Thumbs Up Thinking – If you’ve learned something new you can stick up your thumb. If you’ve learned more than one new thing you can stick up a finger for each additional thing.
Right Now! Right Now! - Stop at random times in the day and shout, “Right now, right now, right now, right now! Who can raise their hand and tell me something they know right now that they didn’t know when they came in the classroom this morning?”
Partner Share – Have children turn to a friend and share something new they learned.
Toss and Tell – Take a bean bag or wadded up paper ball. Ask a review question and then toss the ball to a student. The student answers the question or says something they learned and then tosses the ball back to you. Continue as time permits.

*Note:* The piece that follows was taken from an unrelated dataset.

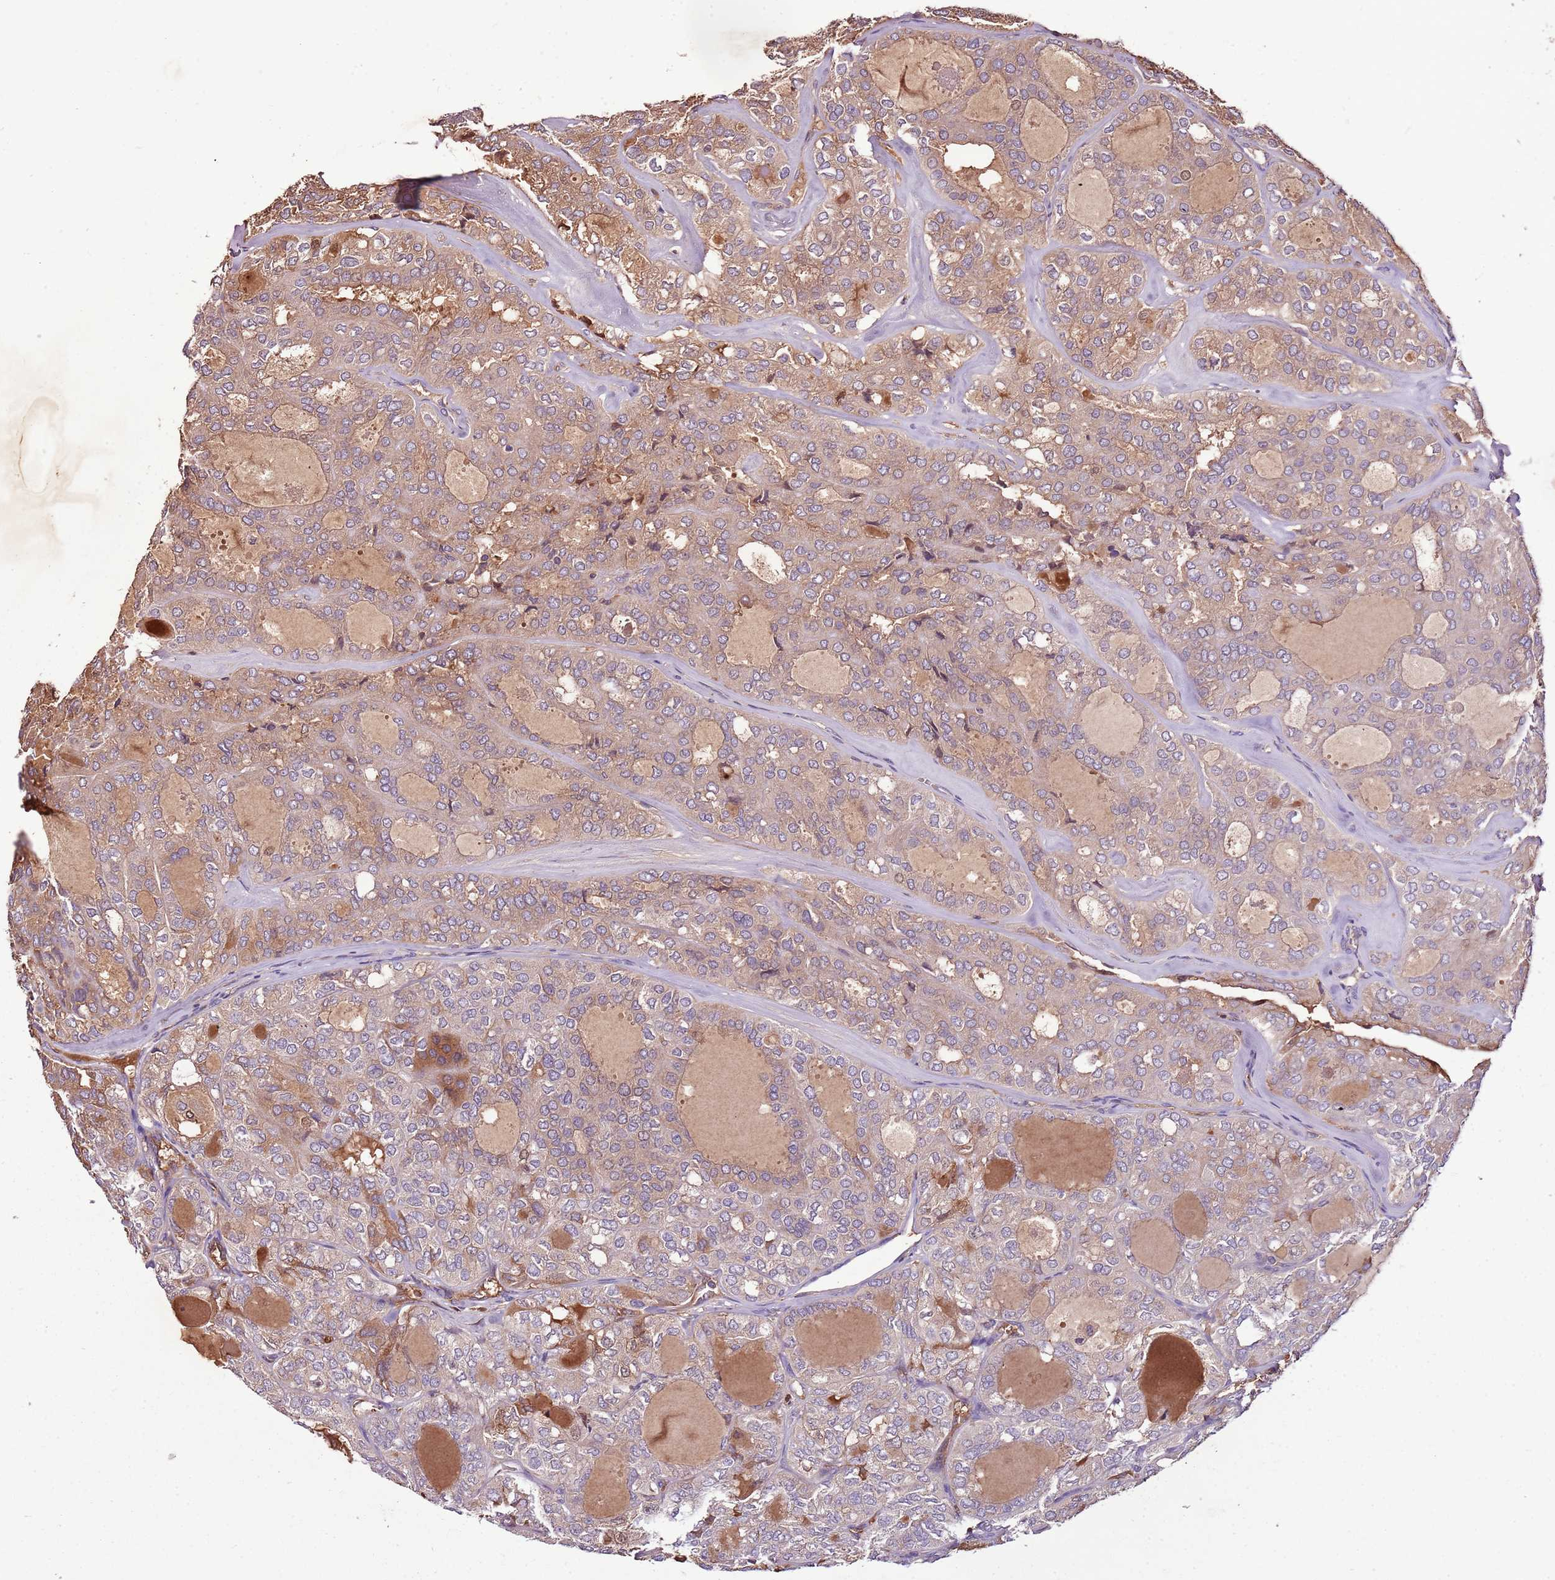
{"staining": {"intensity": "weak", "quantity": "25%-75%", "location": "cytoplasmic/membranous"}, "tissue": "thyroid cancer", "cell_type": "Tumor cells", "image_type": "cancer", "snomed": [{"axis": "morphology", "description": "Follicular adenoma carcinoma, NOS"}, {"axis": "topography", "description": "Thyroid gland"}], "caption": "Thyroid cancer stained with a brown dye shows weak cytoplasmic/membranous positive expression in approximately 25%-75% of tumor cells.", "gene": "DENR", "patient": {"sex": "male", "age": 75}}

Draw – Let children make “thinking pads” by cutting scrap paper into fourths. Staple about 10 sheets together. Use thinking pads to have children illustrate what they’ve learned after a lesson or after reading a book.

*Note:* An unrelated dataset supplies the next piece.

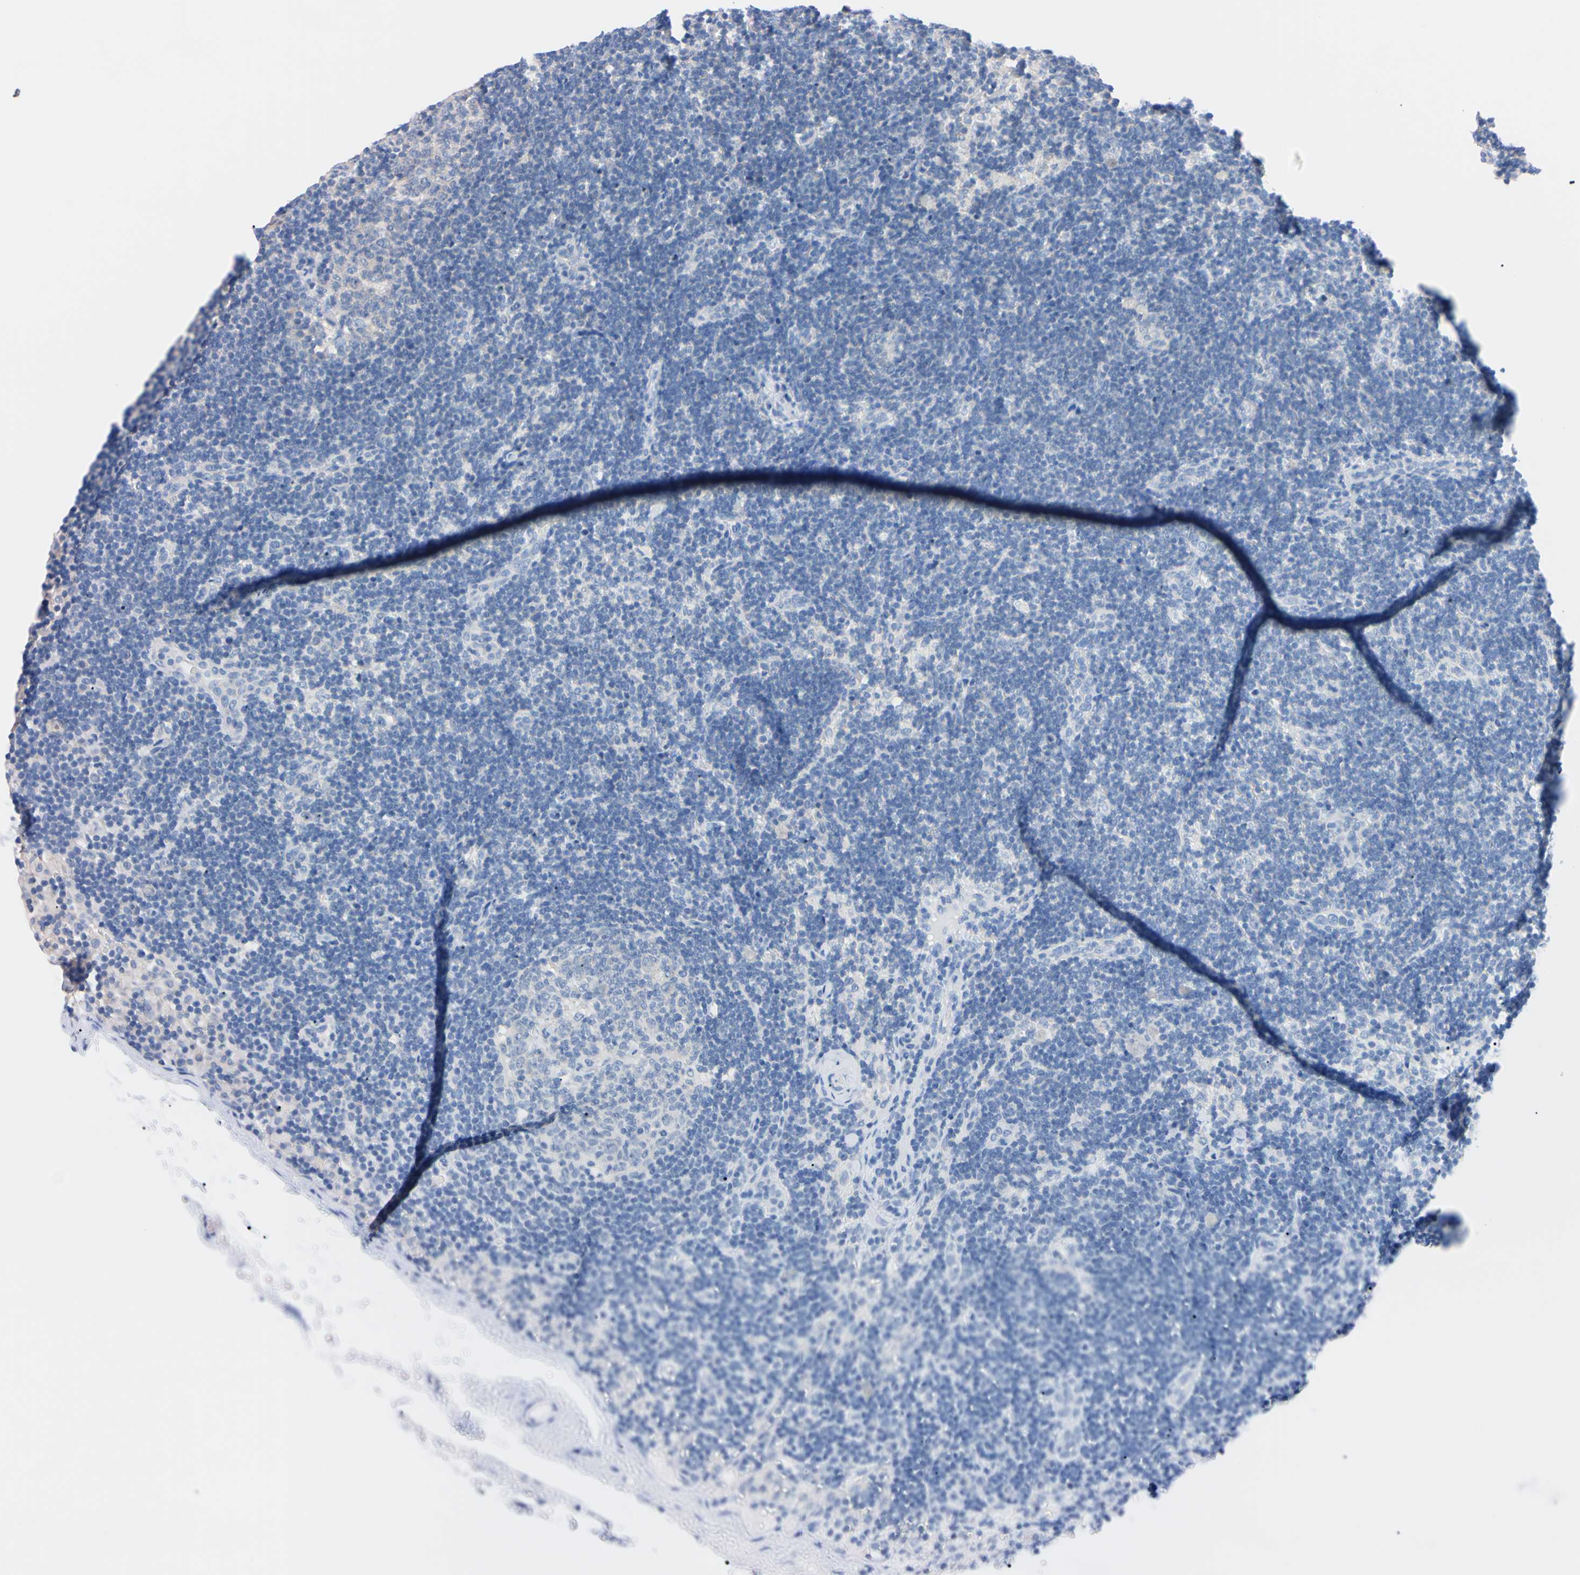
{"staining": {"intensity": "negative", "quantity": "none", "location": "none"}, "tissue": "lymph node", "cell_type": "Germinal center cells", "image_type": "normal", "snomed": [{"axis": "morphology", "description": "Normal tissue, NOS"}, {"axis": "topography", "description": "Lymph node"}], "caption": "An immunohistochemistry micrograph of benign lymph node is shown. There is no staining in germinal center cells of lymph node.", "gene": "RARS1", "patient": {"sex": "female", "age": 14}}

Visualize – Have children close their eyes and reflect on what they did well and what they learned.
Microphone – Pass around a play microphone or telephone for children to state what they’ve learned.
*Let children pretend they are a news reporter and state facts about the day.
Kiss Your Brain – Write “Kiss Your Brain!” on a poster and tape it to your door. Before children leave for the day they must say something they learned and then kiss their brains.
Chant – Start a beat for this chant by slapping thighs and clapping hands. Go around the room as you say the chant and children respond:
Hey, Hey, what do you say?
What did you learn in school today?
So, what do you RECALL from reading my blog today? Can you use one of these ideas in your classroom this week?